───── EXERCISE DATA ─────

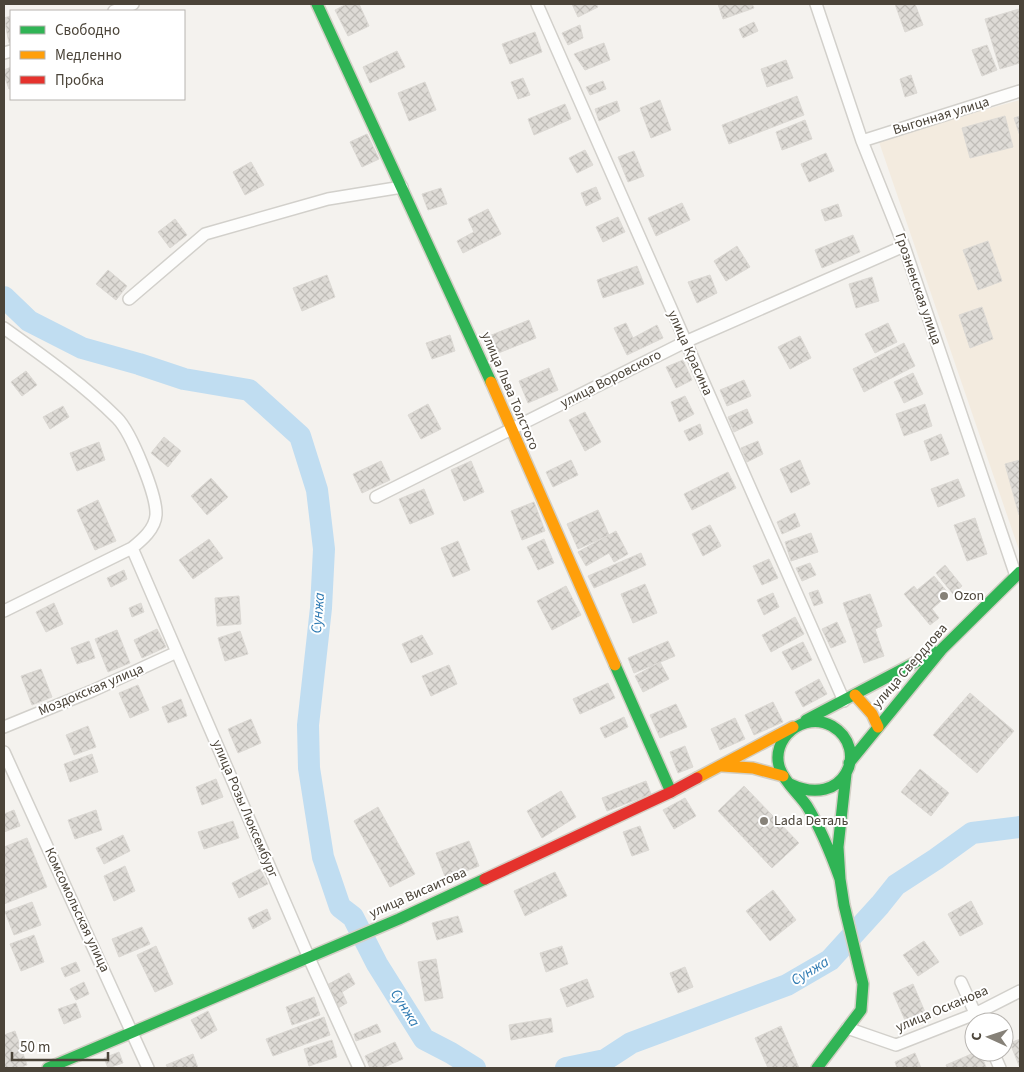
<svg xmlns="http://www.w3.org/2000/svg" width="1024" height="1072" font-family="'Source Sans 3',sans-serif">
<defs>
<pattern id="building-cross-hatch" width="8" height="8" patternUnits="userSpaceOnUse" patternTransform="scale(1.25)"><rect width="8" height="8" fill="#dedbd6"/><path d="M0 0l8 8M0 8l8-8" fill="none" stroke="#c0bdb8"/></pattern>
</defs>
<rect width="100%" height="100%" fill="#f4f2ee"/>
<path fill="#f3ebdf" d="M1020 100V549L1019 550 878 139Z"/>
<g fill="none" stroke-linecap="round" stroke-linejoin="round">
<path stroke="#c0ddf1" stroke-width="22" d="M4 297 29 321 82 348 139 364 184 379 249 390 300 436 317 490 324 549 321 608 308 725 309 768 323 857 340 907 353 917 377 964 424 1039 451 1053 475 1068
M566 1068 605 1060 631 1043 787 985 830 960 880 905 896 885 936 859 972 833 1020 827"/>
</g>
<path fill="url(#building-cross-hatch)" stroke="#dcd9d4" d="M347 4H359L369 26 348 36 335 10Z
M572 4H596L598 7 578 17Z
M718 4H752L754 8 723 19Z
M895 4H915L923 25 905 32Z
M1019 9 1020 15V63L1000 69 985 19Z
M11 16V43H9L4 18Z
M754 22 758 31 743 38 739 29Z
M580 25 583 38 568 45 562 33Z
M535 32 542 52 510 64 502 44Z
M604 43 610 60 585 70 574 54Z
M987 45 997 70 982 76 972 50Z
M397 51 405 67 370 83 363 67Z
M786 60 793 78 767 87 761 69Z
M11 67V88L9 89 4 75V70Z
M911 75 917 93 905 97 900 79Z
M523 78 530 95 518 99 511 82Z
M603 81 606 89 590 95 586 87Z
M425 82 436 110 409 121 398 93Z
M797 96 804 115 729 144 722 125Z
M660 100 671 130 651 138 640 108Z
M617 101 620 111 599 121 595 109Z
M565 104 571 119 534 135 528 119Z
M1005 116 1013 147 970 158 962 128Z
M1020 116V136L1014 118Z
M805 120 812 139 782 150 776 132Z
M367 134 379 159 362 167 350 142Z
M585 150 593 165 577 173 569 158Z
M634 151 644 176 628 182 618 157Z
M826 153 834 171 809 182 801 164Z
M251 162 264 185 245 195 233 172Z
M596 187 601 199 586 206 581 193Z
M441 188 447 204 428 210 422 194Z
M682 203 690 220 656 236 648 218Z
M838 204 842 216 825 221 821 210Z
M488 209 501 234 463 253 457 241 474 232 468 219Z
M618 217 625 232 603 242 596 227Z
M175 219 187 235 170 248 158 232Z
M853 235 860 252 822 268 815 250Z
M988 241 1002 281 978 290 963 250Z
M737 246 750 267 726 281 714 261Z
M637 266 644 284 603 298 597 280Z
M108 270 127 286 116 300 96 284Z
M327 275 335 297 302 311 293 288Z
M710 275 717 293 697 303 688 282Z
M872 277 879 301 856 308 849 284Z
M982 307 993 339 970 348 959 315Z
M529 320 536 338 491 356 484 338Z
M626 323 633 338 657 325 663 338 627 355 614 328Z
M888 323 897 342 875 353 865 334Z
M450 335 455 351 432 359 426 343Z
M800 336 811 358 790 369 778 347Z
M904 343 915 366 864 392 853 369Z
M683 360 692 380 676 388 666 367Z
M549 368 558 390 528 403 519 381Z
M26 371 37 385 22 396 11 382Z
M913 373 923 394 904 403 894 382Z
M744 380 751 396 727 406 720 390Z
M685 396 694 414 679 422 671 402Z
M428 404 441 429 421 439 408 415Z
M925 404 932 426 904 436 896 414Z
M63 406 69 417 50 429 43 417Z
M747 409 753 423 734 432 728 417Z
M585 412 601 442 585 451 569 420Z
M700 424 703 434 689 441 684 431Z
M941 434 949 454 931 461 924 441Z
M164 437 181 451 168 467 151 453Z
M758 441 763 454 747 462 741 448Z
M99 442 105 460 77 471 70 453Z
M571 460 578 475 553 487 546 472Z
M800 460 810 484 791 493 780 469Z
M1020 460V514L1019 515 1005 464Z
M381 461 390 480 362 493 353 474Z
M471 461 484 492 464 501 451 470Z
M728 472 736 488 692 510 684 494Z
M211 478 228 497 207 515 191 496Z
M958 479 965 496 938 507 931 489Z
M424 489 434 514 410 524 399 499Z
M98 500 116 541 95 550 77 510Z
M534 502 545 531 522 540 511 511Z
M598 510 609 535 578 549 567 524Z
M795 513 800 526 782 534 777 522Z
M975 518 987 554 967 561 954 525Z
M710 525 721 546 703 556 692 534Z
M616 531 628 554 614 562 609 553 586 566 578 552Z
M811 533 818 552 791 561 785 542Z
M209 539 223 558 193 579 179 560Z
M544 539 554 563 538 570 527 547Z
M458 541 470 570 453 577 441 548Z
M641 553 646 565 594 588 588 576Z
M769 559 778 578 762 585 753 566Z
M810 563 816 575 802 581 796 568Z
M945 565 962 586 953 594 936 573Z
M124 570 127 579 111 587 107 578Z
M934 576 949 594 932 609 939 618 930 625 904 594 914 586 917 590Z
M645 584 657 613 633 623 621 594Z
M566 586 581 615 552 630 537 601Z
M818 590 823 603 814 606 809 593Z
M773 593 779 607 764 615 757 600Z
M870 594 882 626 875 629 884 656 864 663 843 603Z
M239 596 241 624 217 626 215 598Z
M54 603 63 624 46 632 36 612Z
M141 603 144 612 132 617 129 608Z
M795 617 804 634 771 652 762 635Z
M837 622 846 642 831 648 822 629Z
M157 629 166 647 142 658 134 640Z
M117 630 130 663 108 672 95 639Z
M240 631 248 654 225 661 218 638Z
M422 635 433 654 411 663 402 644Z
M89 641 95 658 77 664 71 648Z
M668 641 675 656 634 673 628 658Z
M803 642 812 660 792 670 782 652Z
M660 662 669 679 643 692 635 676Z
M449 665 457 684 431 696 422 676Z
M41 669 52 697 32 705 21 676Z
M819 679 827 694 803 707 795 692Z
M608 683 615 698 580 714 573 699Z
M138 685 149 710 130 718 119 693Z
M970 693 1014 731 977 773 933 735Z
M181 699 187 716 168 723 162 707Z
M773 702 783 722 754 735 745 715Z
M676 704 687 727 660 738 650 715Z
M624 717 628 727 605 738 600 728Z
M735 718 745 739 720 750 711 729Z
M251 719 261 743 238 753 228 729Z
M88 726 96 747 74 755 66 735Z
M685 746 693 767 678 773 670 752Z
M92 754 98 772 70 782 64 764Z
M920 769 949 793 931 816 901 792Z
M216 779 223 797 202 805 196 787Z
M646 781 651 794 607 811 602 798Z
M744 786 799 843 772 868 718 811Z
M561 791 576 817 542 838 527 811Z
M685 798 696 816 674 829 663 810Z
M378 807 415 874 390 887 354 821Z
M14 810 20 826 4 832V814Z
M96 810 102 830 75 839 68 820Z
M233 821 239 838 204 849 198 832Z
M640 826 649 850 632 856 623 832Z
M123 835 130 851 104 864 96 848Z
M27 838 47 887 4 904V847Z
M469 841 479 866 446 879 436 853Z
M125 866 135 891 114 901 104 876Z
M260 869 268 884 239 898 232 883Z
M555 872 567 896 525 916 514 891Z
M773 890 796 920 770 941 746 911Z
M971 901 983 924 960 936 948 914Z
M32 902 41 925 14 935 5 912Z
M267 909 271 919 253 929 248 918Z
M458 916 463 932 437 940 432 923Z
M142 927 150 944 119 957 112 939Z
M34 935 44 962 21 971 10 944Z
M924 941 939 962 918 976 903 955Z
M156 946 173 984 155 992 137 955Z
M562 946 568 964 546 972 540 953Z
M436 959 443 998 425 1001 418 962Z
M76 962 80 971 65 977 61 968Z
M685 967 693 987 678 993 670 973Z
M349 973 355 984 342 992 347 1003 338 1008 327 985Z
M587 979 594 997 567 1007 560 989Z
M84 982 89 994 76 1000 70 989Z
M913 984 928 1019 908 1027 893 993Z
M314 997 320 1015 292 1025 286 1007Z
M76 1003 81 1017 64 1024 58 1009Z
M208 1011 217 1030 201 1039 191 1020Z
M324 1017 330 1035 273 1056 266 1039Z
M551 1018 553 1032 511 1040 509 1025Z
M377 1024 381 1032 356 1041 354 1034Z
M781 1026 799 1068H768L755 1038Z
M15 1031 27 1065 19 1068H4V1035Z
M1020 1039V1068L1010 1043Z
M332 1040 337 1057 309 1066 304 1049Z
M395 1042 403 1059 382 1068H370L365 1056Z
M119 1052 123 1063 108 1068 104 1058Z
M976 1052H980L986 1067 983 1068H947L946 1065Z
M915 1053 921 1068H897L895 1062Z
M193 1054 198 1068H168L166 1065Z"/>
<g fill="none" stroke-linecap="round" stroke-linejoin="round">
<g stroke="#d2d0cb" stroke-width="14">
<path id="street" d="M537 4 844 701
M816 4 862 141 904 246 1016 576
M114 11 133 4
M4 53 11 51
M862 141 1020 91
M129 299 205 234 328 199 402 187
M4 328C43 356 83 384 117 418 131 432 157 495 156 515 155 529 142 540 132 548L4 611
M376 497 685 342 904 246
M132 548 309 958 359 1068
M4 727 92 691 177 652
M4 752 148 1068
M961 982 979 1022
M847 1028 896 1045 975 1014 1020 991
M993 1052 1000 1068"/>
</g>
<g stroke="#d3cfc5" stroke-width="14">
<path id="fast" d="M317 4 491 382
M615 665 671 792
M806 720 935 652
M849 763 942 649 1020 572
M790 784C844 810 871 749 832 726 804 710 769 739 780 769 785 783 799 794 807 806 821 829 831 854 840 879
M48 1068 399 919 485 879
M817 1068 861 1010 863 984 844 905 840 879 838 847 846 774"/>
</g>
<g stroke="#d3cfc5" stroke-width="14">
<path id="slow" d="M491 382 615 665
M855 695 872 714 878 727
M722 766 753 768 783 776
M697 778 793 727"/>
</g>
<g stroke="#d3cfc5" stroke-width="14">
<path id="jam" d="M485 879 671 792 697 778"/>
</g>
<use href="#street" stroke="#fdfdfc" stroke-width="11"/>
<use href="#fast" stroke="#30b455" stroke-width="11"/>
<use href="#slow" stroke="#ff9f0a" stroke-width="11"/>
<use href="#jam" stroke="#e5322d" stroke-width="11"/>
</g>
<g fill="#868178" stroke="#fff" stroke-width="2">
<circle cx="944" cy="596" r="5"/>
<circle cx="764" cy="821" r="5"/>
</g>
<g text-anchor="middle" dominant-baseline="central" stroke-width="4" stroke-linejoin="round" paint-order="stroke">
<g font-size="14" fill="#4b4439" stroke="#fff">
<text transform="translate(941 116) rotate(-17)">Выгонная улица</text>
<text transform="translate(918 289) rotate(71)">Грозненская улица</text>
<text transform="translate(690 353) rotate(66)">улица Красина</text>
<text transform="translate(611 379) rotate(-27)">улица Воровского</text>
<text transform="translate(510 391) rotate(67)">улица Льва Толстого</text>
<text transform="translate(910 666) rotate(-49)">улица Свердлова</text>
<text transform="translate(91 690) rotate(-23)">Моздокская улица</text>
<text transform="translate(245 809) rotate(67)">улица Розы Люксембург</text>
<text transform="translate(418 893) rotate(-24)">улица Висаитова</text>
<text transform="translate(77 910) rotate(65)">Комсомольская улица</text>
<text transform="translate(942 1009) rotate(-23)">улица Осканова</text>
</g>
<g font-size="14" fill="#4b4439" stroke="#fff" text-anchor="start">
<text x="954" y="596">Ozon</text>
<text x="774" y="821">Lada Dеталь</text>
</g>
<g font-size="15" font-style="italic" fill="#2e7ab2" stroke="#fff">
<text transform="translate(318 613) rotate(-85)">Сунжа</text>
<text transform="translate(810 971) rotate(-31)">Сунжа</text>
<text transform="translate(405 1008) rotate(58)">Сунжа</text>
</g>
</g>
<rect width="1024" height="1072" fill="none" stroke="#4b4439" stroke-width="10"/>
<rect x="10" y="10" width="175" height="90" fill="#ffffff" stroke="#b7b4b0"/>
<rect x="20" y="26" width="25" height="8" fill="#30b455" stroke="#b7b4b0"/>
<text x="55" y="35" font-size="15" fill="#4b4439">Свободно</text>
<rect x="20" y="51" width="25" height="8" fill="#ff9f0a" stroke="#b7b4b0"/>
<text x="55" y="60" font-size="15" fill="#4b4439">Медленно</text>
<rect x="20" y="76" width="25" height="8" fill="#e5322d" stroke="#b7b4b0"/>
<text x="55" y="85" font-size="15" fill="#4b4439">Пробка</text>
<g transform="translate(989 1037) rotate(273)"><circle r="24" fill="#ffffff" stroke="#b7b4b0"/>
<path d="M0-4L9 19L0 12L-9 19Z" fill="#868178"/>
<text y="-8" font-size="14" font-weight="bold" text-anchor="middle" fill="#4b4439">С</text>
</g>
<path d="M12 1052v8h96v-8" fill="none" stroke="#4b4439" stroke-width="2.5"/>
<text x="20" y="1052" font-size="15" fill="#4b4439" stroke="#ffffff" stroke-width="4" paint-order="stroke">50 m</text>
</svg>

─────

- _EXERCISE GOAL_
What you give back should be only the lines of the records above, starting at the line with "M561 791 576 817 542 838 527 811Z" and ending at the line with "M27 838 47 887 4 904V847Z", restated word for word.

- _RESULT FOR THIS TASK_
M561 791 576 817 542 838 527 811Z
M685 798 696 816 674 829 663 810Z
M378 807 415 874 390 887 354 821Z
M14 810 20 826 4 832V814Z
M96 810 102 830 75 839 68 820Z
M233 821 239 838 204 849 198 832Z
M640 826 649 850 632 856 623 832Z
M123 835 130 851 104 864 96 848Z
M27 838 47 887 4 904V847Z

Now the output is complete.